*DATA RECORDS*
________________________
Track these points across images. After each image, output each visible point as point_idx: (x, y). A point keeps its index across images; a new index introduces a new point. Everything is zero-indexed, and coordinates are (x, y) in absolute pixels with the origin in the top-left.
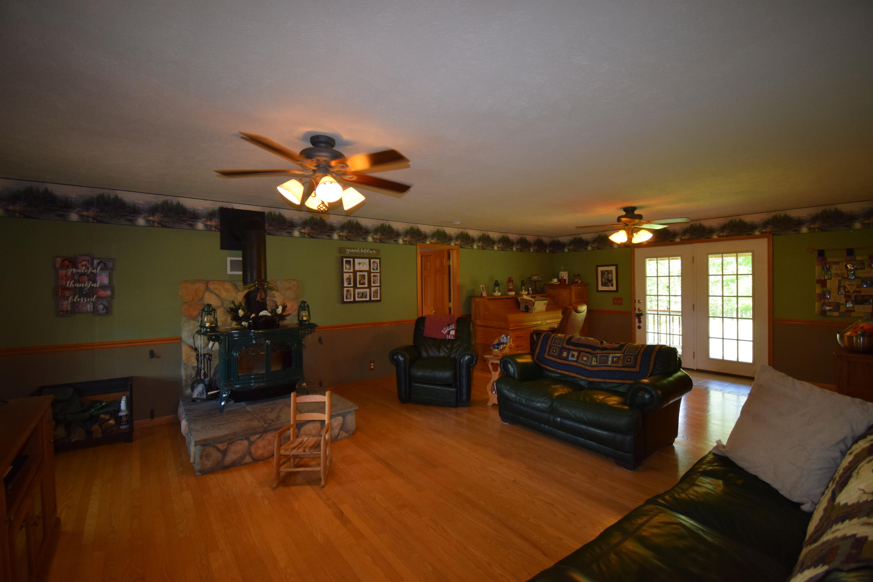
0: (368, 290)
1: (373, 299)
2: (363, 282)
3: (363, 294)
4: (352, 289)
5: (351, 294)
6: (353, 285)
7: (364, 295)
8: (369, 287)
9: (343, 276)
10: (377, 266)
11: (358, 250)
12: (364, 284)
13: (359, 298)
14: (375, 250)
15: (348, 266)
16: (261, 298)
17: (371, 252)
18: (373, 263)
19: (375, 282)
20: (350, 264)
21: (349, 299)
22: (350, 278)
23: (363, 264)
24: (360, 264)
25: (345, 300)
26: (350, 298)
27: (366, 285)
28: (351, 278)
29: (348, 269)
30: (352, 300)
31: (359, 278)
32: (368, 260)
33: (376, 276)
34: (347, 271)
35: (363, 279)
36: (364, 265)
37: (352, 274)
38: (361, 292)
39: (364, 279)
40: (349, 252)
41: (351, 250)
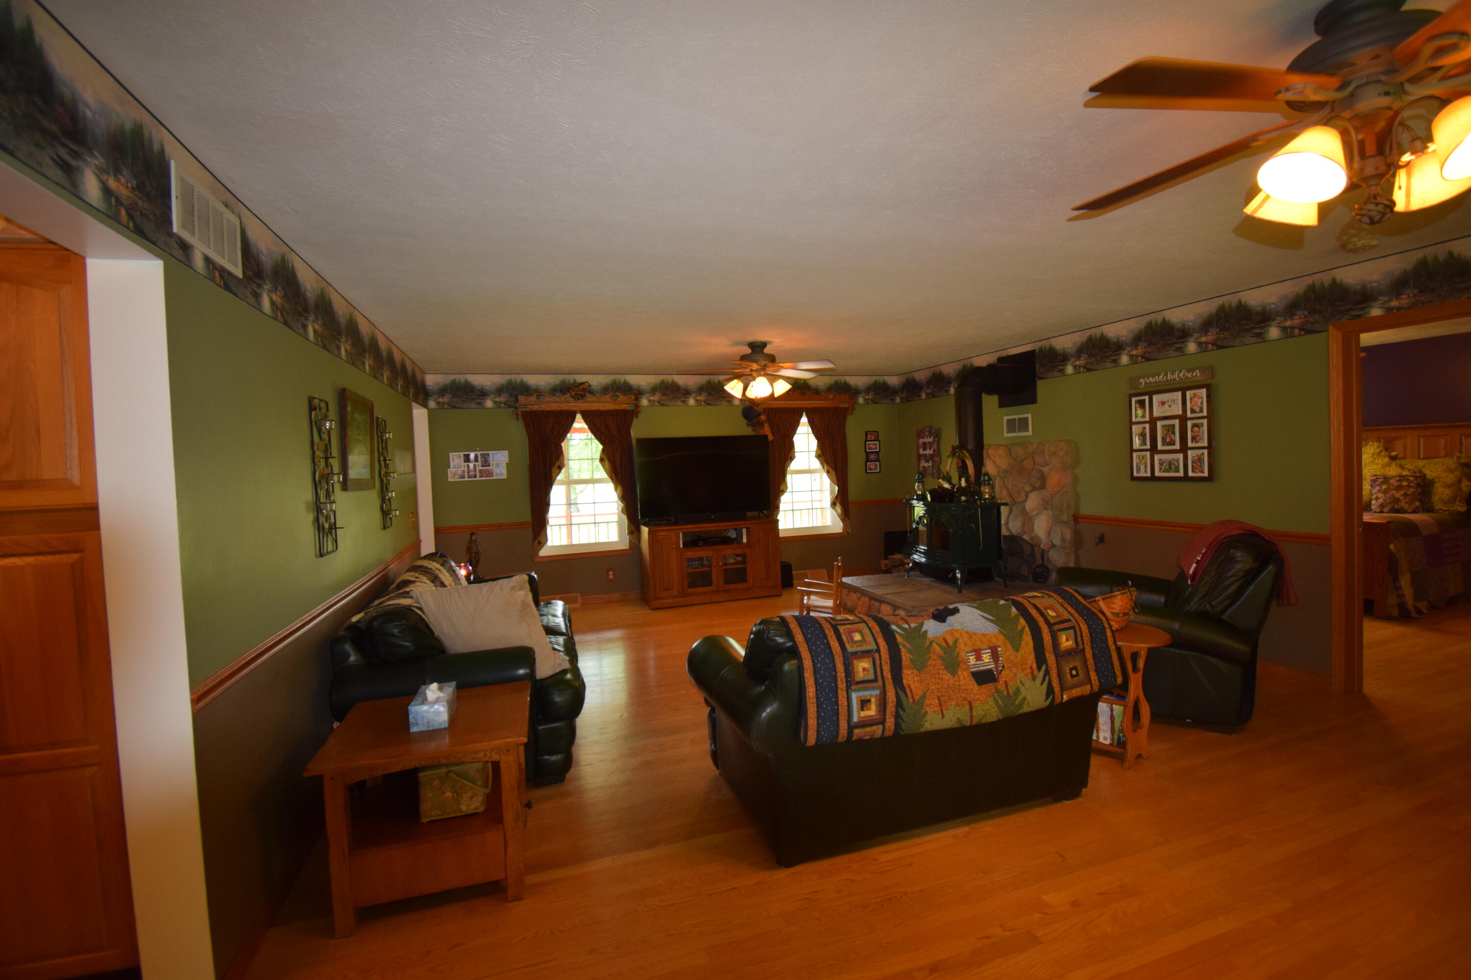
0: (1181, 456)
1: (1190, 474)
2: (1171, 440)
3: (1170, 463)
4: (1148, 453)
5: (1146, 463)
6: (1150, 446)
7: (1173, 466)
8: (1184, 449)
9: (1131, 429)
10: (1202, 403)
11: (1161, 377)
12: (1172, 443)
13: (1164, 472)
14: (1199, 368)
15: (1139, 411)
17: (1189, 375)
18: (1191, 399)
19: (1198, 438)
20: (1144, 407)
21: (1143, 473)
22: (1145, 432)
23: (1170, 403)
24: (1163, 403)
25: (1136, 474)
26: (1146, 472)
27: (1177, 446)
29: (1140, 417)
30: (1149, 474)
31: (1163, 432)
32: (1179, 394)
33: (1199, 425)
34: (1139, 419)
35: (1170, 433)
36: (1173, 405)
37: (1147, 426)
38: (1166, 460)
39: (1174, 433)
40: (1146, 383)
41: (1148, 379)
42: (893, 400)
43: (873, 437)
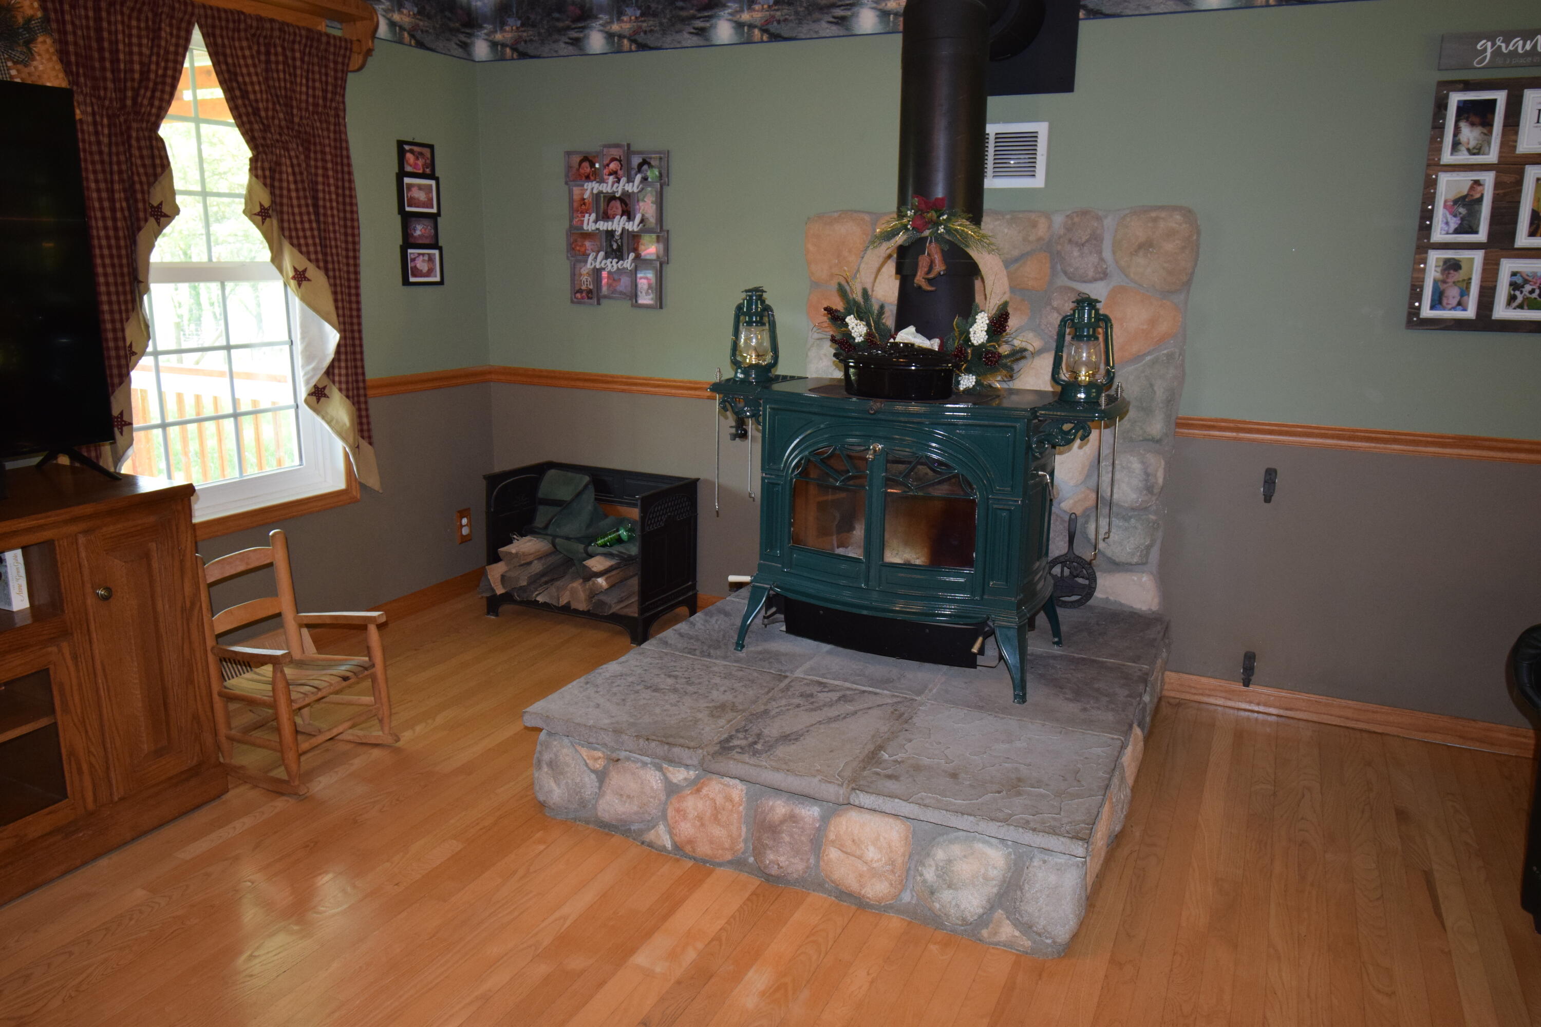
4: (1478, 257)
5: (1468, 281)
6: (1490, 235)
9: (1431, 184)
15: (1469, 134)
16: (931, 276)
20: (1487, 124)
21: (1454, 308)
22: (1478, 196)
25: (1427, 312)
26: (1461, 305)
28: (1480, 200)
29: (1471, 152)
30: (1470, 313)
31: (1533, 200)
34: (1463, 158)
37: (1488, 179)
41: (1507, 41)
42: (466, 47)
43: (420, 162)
________________________
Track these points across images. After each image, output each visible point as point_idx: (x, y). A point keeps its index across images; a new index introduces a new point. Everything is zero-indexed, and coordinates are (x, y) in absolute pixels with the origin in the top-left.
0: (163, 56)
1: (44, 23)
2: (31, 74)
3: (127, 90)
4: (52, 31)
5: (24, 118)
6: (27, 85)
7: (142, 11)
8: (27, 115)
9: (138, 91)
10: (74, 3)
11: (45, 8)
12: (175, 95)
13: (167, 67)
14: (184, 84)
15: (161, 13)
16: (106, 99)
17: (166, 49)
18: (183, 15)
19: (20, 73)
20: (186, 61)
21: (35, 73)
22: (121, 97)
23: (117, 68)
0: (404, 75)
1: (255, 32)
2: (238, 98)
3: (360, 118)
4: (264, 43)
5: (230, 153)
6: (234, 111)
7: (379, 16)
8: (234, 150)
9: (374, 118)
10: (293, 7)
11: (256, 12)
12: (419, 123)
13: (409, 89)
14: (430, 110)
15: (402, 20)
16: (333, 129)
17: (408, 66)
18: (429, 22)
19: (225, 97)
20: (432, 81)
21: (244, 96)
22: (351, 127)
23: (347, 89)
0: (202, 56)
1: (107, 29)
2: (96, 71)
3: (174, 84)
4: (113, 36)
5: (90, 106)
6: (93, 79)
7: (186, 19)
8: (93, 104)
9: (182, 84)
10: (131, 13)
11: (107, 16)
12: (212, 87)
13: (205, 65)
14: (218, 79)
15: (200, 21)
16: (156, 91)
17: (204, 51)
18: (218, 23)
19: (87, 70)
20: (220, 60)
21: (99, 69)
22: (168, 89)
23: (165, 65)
________________________
*EXERCISE BRIEF*
Beginning at the line above that contains "1: (373, 299)", return each line exactly through the line that contains "33: (376, 276)", and no others.

*EXERCISE OUTPUT*
1: (373, 299)
2: (363, 282)
3: (363, 294)
4: (352, 289)
5: (351, 294)
6: (353, 285)
7: (364, 295)
8: (369, 287)
9: (343, 276)
10: (377, 266)
11: (358, 250)
12: (364, 284)
13: (359, 298)
14: (375, 250)
15: (348, 266)
16: (261, 298)
17: (371, 252)
18: (373, 263)
19: (375, 282)
20: (350, 264)
21: (349, 299)
22: (350, 278)
23: (363, 264)
24: (360, 264)
25: (345, 300)
26: (350, 298)
27: (366, 285)
28: (351, 278)
29: (348, 269)
30: (352, 300)
31: (359, 278)
32: (368, 260)
33: (376, 276)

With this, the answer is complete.